Exercise directions: Beginning at the line that contains "Gameplay with a", repeat every line of the listing exactly through the final one.

Given material:

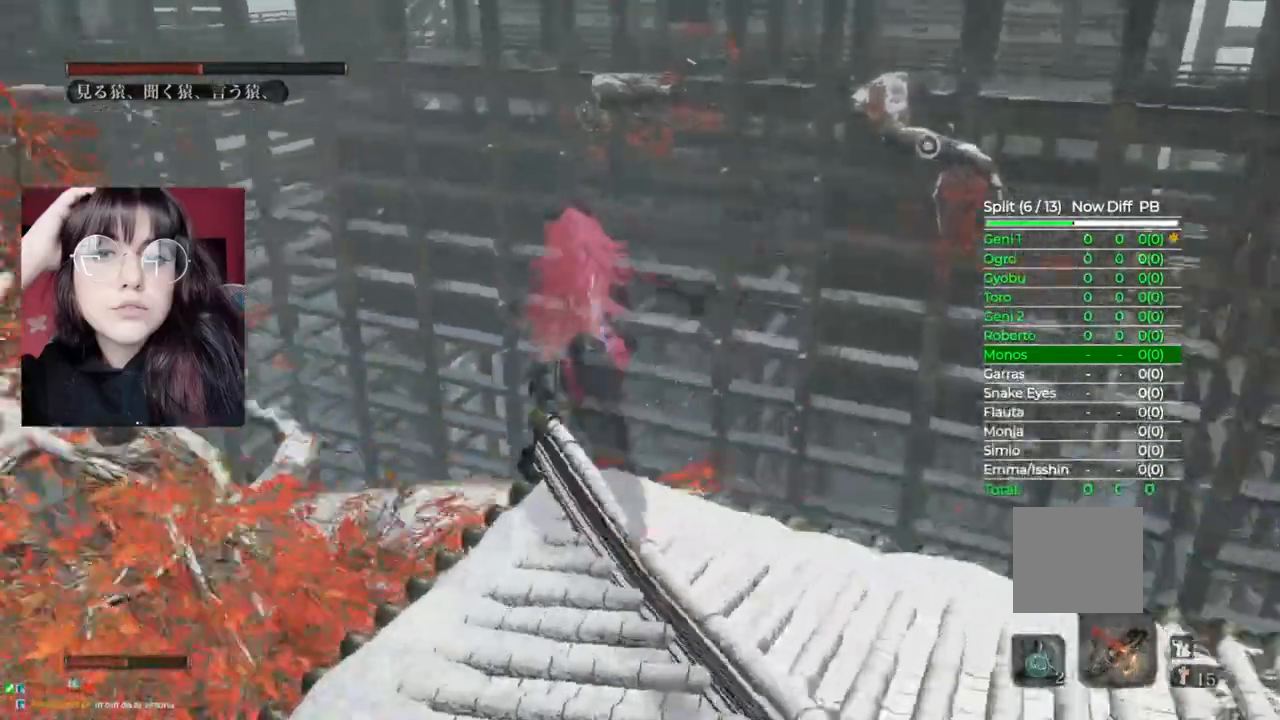
{"buttons": [], "left_stick": "up", "right_stick": "center", "events": [[180, "right_stick", "center"]]}
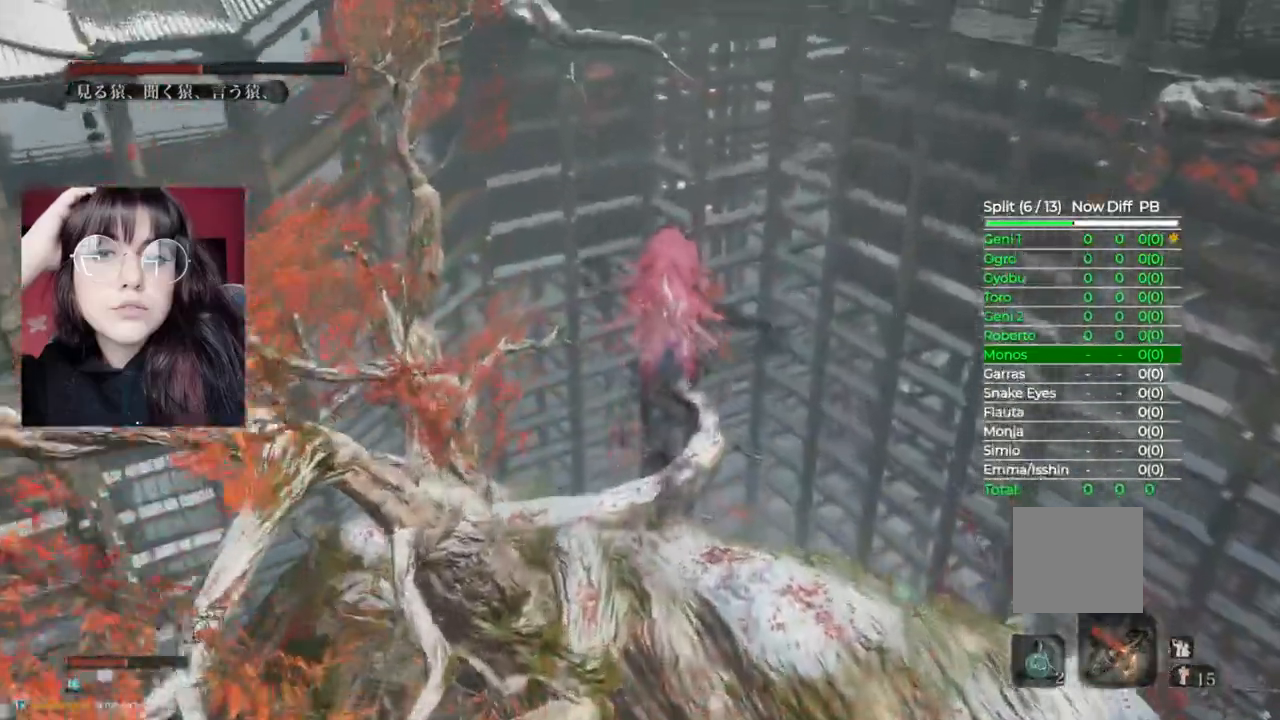
{"buttons": ["L2"], "left_stick": "up", "right_stick": "center", "events": [[100, "right_stick", "down"], [240, "right_stick", "center"], [400, "L2", "down"]]}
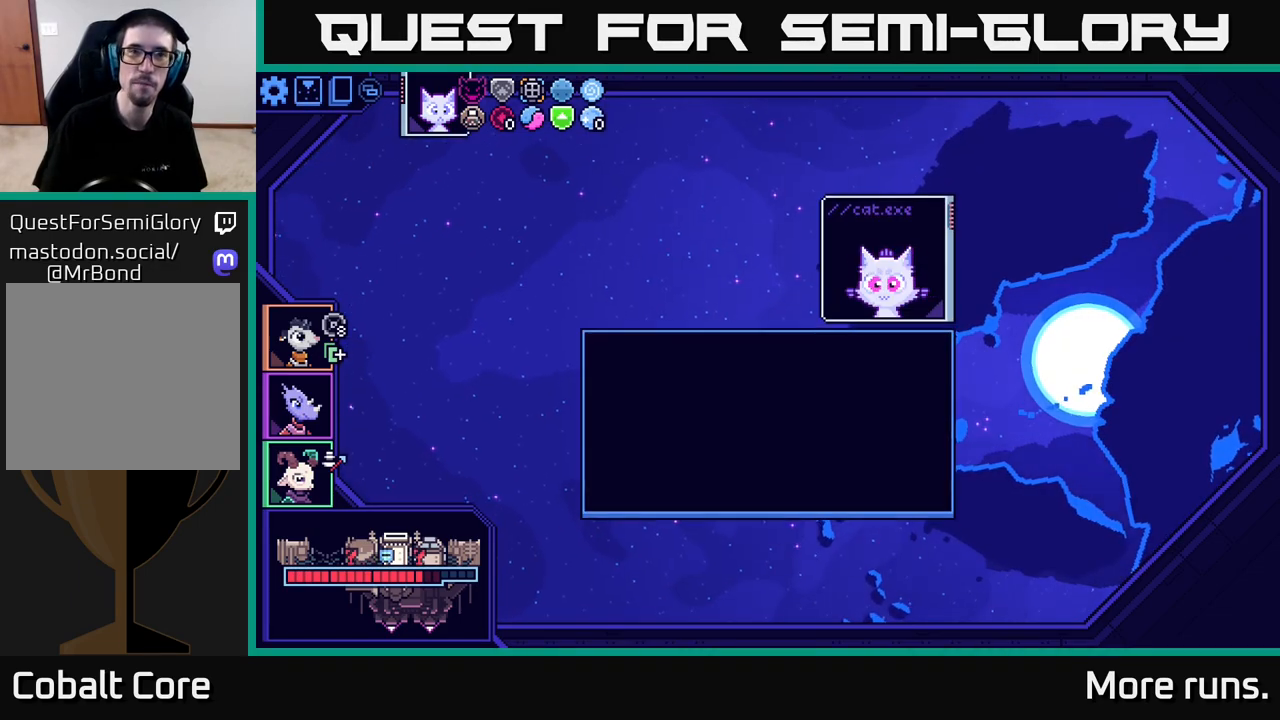
Gameplay with a controller (Xbox layout); each line is a JSON object with the inputs held at the frame after it. "events" lists button and stick changes between this image and that frame as [ms after this image, input, new state], when the widget could be followed in between.
{"buttons": [], "left_stick": "center", "right_stick": "center", "events": []}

Output of the exercise:
Gameplay with a controller (Xbox layout); each line is a JSON object with the inputs held at the frame after it. "events" lists button and stick changes between this image and that frame as [ms after this image, input, new state], when the widget could be followed in between.
{"buttons": [], "left_stick": "center", "right_stick": "center", "events": []}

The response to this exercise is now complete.